Step 5. Be aware of what works and what doesn’t
When training to be an early riser, look at yourself as both the conductor and subject of an experiment, where you are trying out different means and ways to achieve your goal. When in an experiment, the conductor should be aware of the different circumstances that lead to the subject acting in a certain way, and take note of what works and what doesn’t. The conductor then keeps a logbook to monitor his techniques and systems.
Hence, do the same for yourself. On the days you do manage to wake up earlier, take note of all the actions you did, and jot it down. On the days you didn’t manage to achieve your goal, again take note of all the actions you did (or didn’t), and note it down as well. With all these information, you’d then be able to adjust your sleeping habits accordingly!
Some of the things I found out about myself is that I need at least 5 hours of sleep a day and that I need to place my laptop open on my desk the night before so that when I wake up and see it, I get reminded of the fact that if I wake up, I get to write (yay!).
Bonus: Get someone to make du’a for you to wake up
Around a month or so ago, I found myself waking up at 330am, 45 minutes earlier than the time I always do. I got out of bed and propped myself in front of the laptop to start journaling. Suddenly, I had a nagging feeling to go on Facebook, where I was greeted by my friend AD who screamed, “Oh Allah! I was just making du’a that Allah wakes you up because I need to talk to you badly!”

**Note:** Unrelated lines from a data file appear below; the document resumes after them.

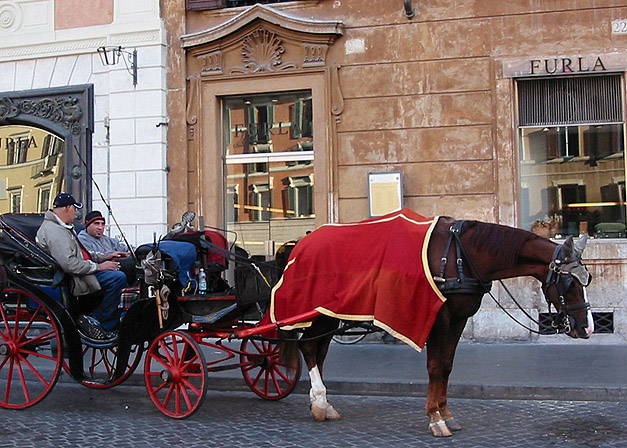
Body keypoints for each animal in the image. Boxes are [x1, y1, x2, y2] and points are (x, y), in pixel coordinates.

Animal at [278, 214, 592, 438]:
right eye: (570, 283)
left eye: (587, 279)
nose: (587, 328)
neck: (463, 255)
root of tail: (302, 243)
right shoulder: (438, 318)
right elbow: (435, 367)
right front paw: (435, 418)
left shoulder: (459, 318)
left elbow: (448, 366)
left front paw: (446, 413)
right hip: (317, 311)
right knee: (308, 346)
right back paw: (320, 401)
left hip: (329, 313)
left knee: (317, 349)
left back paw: (321, 403)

Lesson learned: If all else fails, get your friend to make du’a to wake you up. It works! :)
As with every change in life, the crucial factor in spearheading that change would be our intentions. If our intentions for waking earlier are solid and we put in the effort (like the steps above) to make it happen, insyaAllah He will assist and make it easy for us. After all, when we sleep, we essentially die, and it is Him swt who puts life back into us each morning.
May Allah swt give us the gift of morning blessings and place barakah in all that we do!